«Рисунки из бомбоубежища» имели мало общего с современным искусством и очень много — с защищенностью. Если серия имела какие-то корни, это, вероятно, была «Агония в саду» Мантеньи, Мур, по-видимому, тоже был одержим любовью к эллипсам, и бомбардировка Лондона дала ему ощущение светопреставления. Все это происходит в «подземке» во всех смыслах этого слова. Потому и нет летящего ангела, несущего чашу, хотя «Да минует нас», очевидно, у всех на устах. Перефразируя Уистана, «Рисунки из бомбоубежища» не графика, а исследование. В форме эллипсов, — от спеленутых тел на платформах до станционных сводов. А также исследование покорности, поскольку тело, сведенное к своим обобщенным очертаниям в поисках защиты, не забудет своей согбенности и уже не выпрямится полностью. Если вы однажды согнулись в покорности перед страхом, участь вашего позвоночника предрешена: вы будете сгибаться снова и снова. С точки зрения антропологии война ведет к регрессу, если вы, конечно, не дитя, малое и неразумное.
Именно таким был я, когда Мур занимался своим исследованием эллипсов, а Стивен — прожекторов. Рассматривая рисунки, я вспомнил превращенную в бомбоубежище крипту Преображенского собора в Ленинграде, с ее сводами и спеленутыми телами, моим и моей матери — среди них. Тогда как снаружи «Параллели, параллелограммы, треугольники / Кто-то мелом в небе начертил, — / Как на школьной аспидной доске…» Если так дальше пойдет, — сказал я себе, листая лихорадочно исписанные карандашом страницы, — я смогу вспомнить даже свое рождение, даже время, предшествовавшее ему; смогу даже, чего доброго, стать англичанином.

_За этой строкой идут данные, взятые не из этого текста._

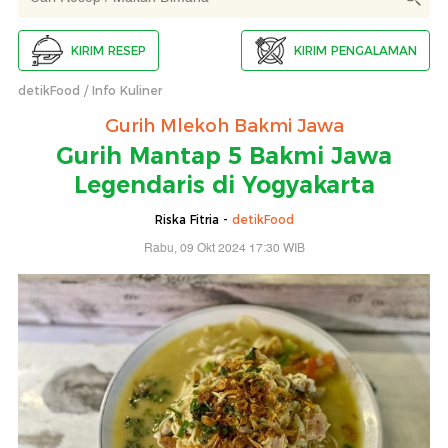
KIRIM RESEP
KIRIM PENGALAMAN
detikFood
Info Kuliner
Gurih Mlekoh Bakmi Jawa
Gurih Mantap 5 Bakmi Jawa
Legendaris di Yogyakarta
Riska Fitria -
detikFood
Rabu, 09 Okt 2024 17:30 WIB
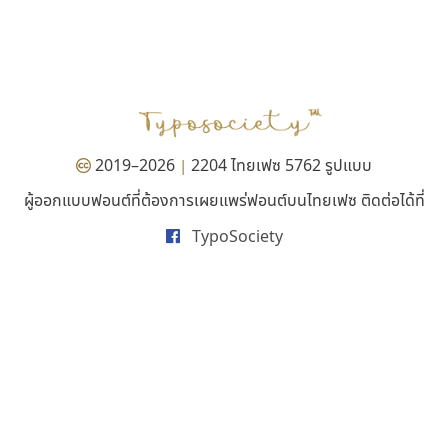
เลย์อิจิ
จิปาไทป์
Layiji
Jipatype
นำโชค สินมงคลรักษา
อานุภาพ ใจชำนาญ
2019–2026
2204 ไทยเฟซ 5762 รูปแบบ
|
ผู้ออกแบบฟอนต์ที่ต้องการเผยแพร่ฟอนต์บนไทยเฟซ ติดต่อได้ที่
TypoSociety
ธีชา สตูดิโอ 23
นังรอง
Tcha Studio 23
uvSOV
ธีร์ชญาน์ นามขาน
วรวุฒิ ธนวัฒนาวนิช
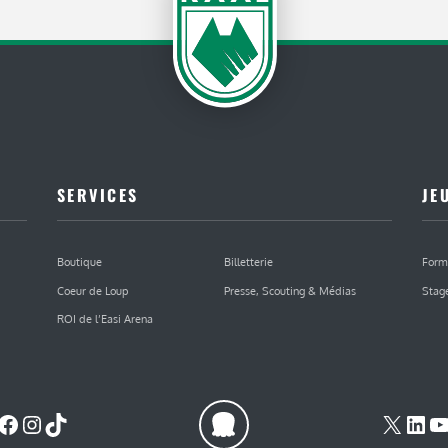
SERVICES
JE
Boutique
Billetterie
Form
Coeur de Loup
Presse, Scouting & Médias
Stag
ROI de l’Easi Arena
Facebook
Instagram
TikTok
X
Lin
Y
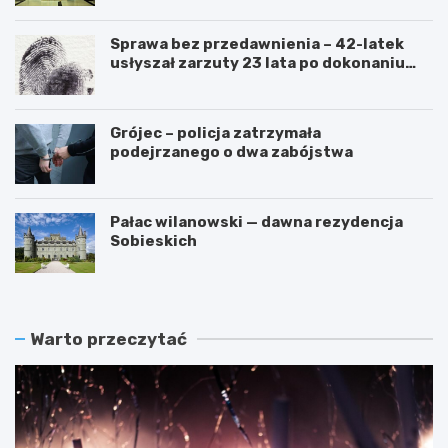
Sprawa bez przedawnienia – 42-latek
usłyszał zarzuty 23 lata po dokonaniu
przestępstwa
Grójec – policja zatrzymała
podejrzanego o dwa zabójstwa
Pałac wilanowski — dawna rezydencja
Sobieskich
Warto przeczytać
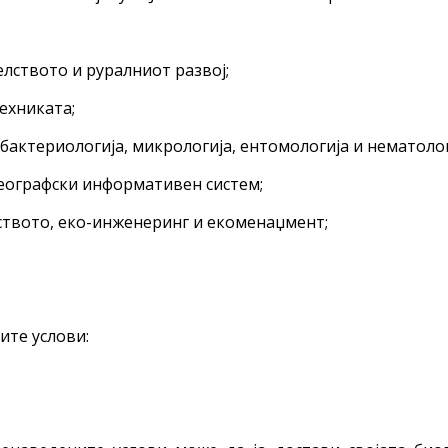
лството и руралниот развој;
ехниката;
актериологија, микрологија, ентомологија и нематолог
еографски информативен систем;
ството, еко-инженеринг и екоменаџмент;
ите услови:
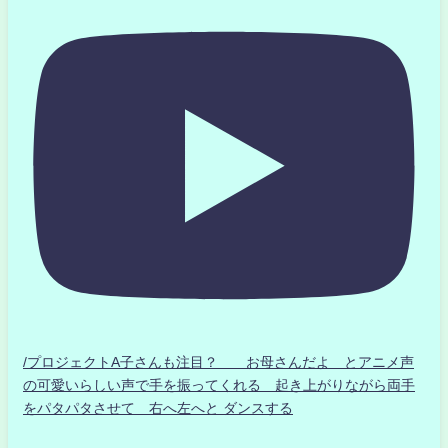
/プロジェクトA子さんも注目？ お母さんだよ とアニメ声
の可愛いらしい声で手を振ってくれる 起き上がりながら両手
をパタパタさせて 右へ左へと ダンスする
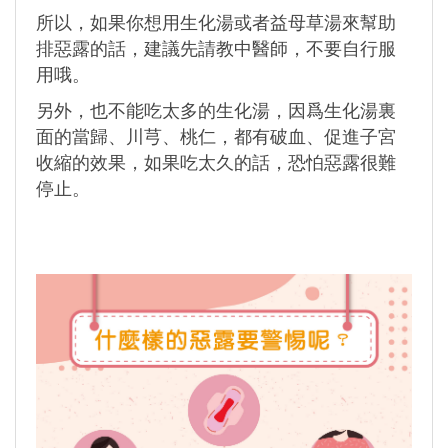
所以，如果你想用生化湯或者益母草湯來幫助
排惡露的話，建議先請教中醫師，不要自行服
用哦。
另外，也不能吃太多的生化湯，因爲生化湯裏
面的當歸、川芎、桃仁，都有破血、促進子宮
收縮的效果，如果吃太久的話，恐怕惡露很難
停止。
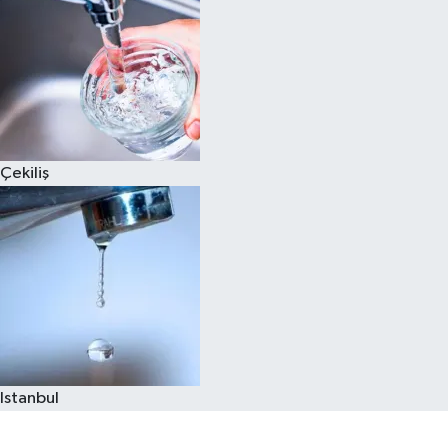
Çekiliş
Istanbul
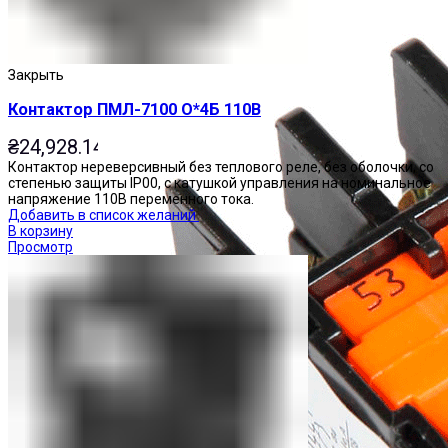
Закрыть
Контактор ПМЛ-7100 О*4Б 110В
₴
24,928.14
Контактор нереверсивный без теплового реле, без оболочки, со
степенью защиты IP00, с катушкой управления на номинальное
напряжение 110В переменного тока.
Добавить в список желаний
В корзину
Просмотр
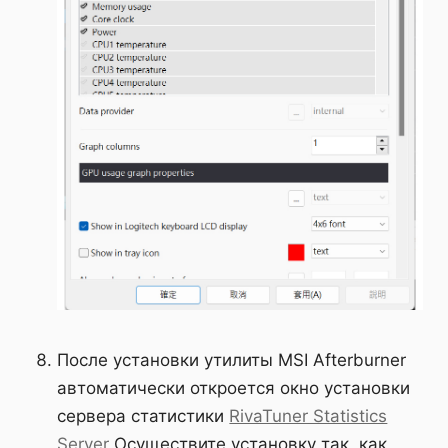
После установки утилиты MSI Afterburner
автоматически откроется окно установки
сервера статистики
RivaTuner Statistics
Server
Осуществите установку так, как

Что-то в этом роде стало происходить с тех пор, как мне в руки попала в издании Penguin антология «Поэзия тридцатых». Если вы родились в России, тоска по иному бытию неизбежна. Тридцатые годы были по соседству, поскольку родился я в сороковом. Что делало еще более близким данное десятилетие, так это его закопченный монохромный состав, главным образом благодаря газетному шрифту и черно-белому кино: мои родные места оставались такими еще долгое время после вторжения кодака. С Макнисом, Оденом и Спендером (называю имена в порядке моего знакомства с их стихами) я сразу почувствовал себя как дома. Не по причине их нравственных идеалов, поскольку мой противник был куда более внушительным и повсеместным, но в силу их поэтики. Она раскрепостила меня, помимо всего прочего, ритмически и строфически. После «Музыки для волынки» старый добрый трехсложник в четверостишиях казался, по крайней мере на первый взгляд, менее соблазнительным. Еще я находил безумно привлекательной их общую способность удивленно взглянуть на привычное.
Зовите это влиянием; я назвал бы это сходством. Примерно с двадцати восьми лет я рассматриваю их, скорее, как своих родственников, нежели учителей или воображаемых друзей. Они были моей духовной семьей в большей степени, чем кто-либо из моих современников в России или вне ее. Спишите это на мою незрелость или замаскированный стилистический консерватизм. Или на тщеславие: некое детское желание быть судимым по иноземному кодексу совести. С другой стороны, подумайте о возможности восхищаться издалека сделанным ими. Или о том, что чтение иноязычных поэтов выдает вашу потребность в поклонении. Бывают и более странные вещи: существуют же церкви.
Я счастливо жил в этом духовном семействе. Англо-русский словарь толщиной в стену был, в сущности, дверью или, лучше сказать, окном, поскольку часто затуманивался, и требовалась некоторая сосредоточенность, чтобы разглядеть что-то сквозь него. Тем не менее, настойчивость окупилась, так как я имел дело с поэзией, а в стихотворении каждая строчка — выбор. Вы можете многое сказать о человеке по эпитету, который он выбирает. Я думал, что Макнис беспорядочен, музыкален, капризен, воображал его грустным и неразговорчивым. Думал, что Оден блестящ, решителен, глубоко трагичен и остроумен, представлял его полным причуд и колючим. Думал, что Спендер более лиричен и честолюбив, при всей его образности, чем первые двое, и несомненно модернист, но нарисовать себе его я не мог.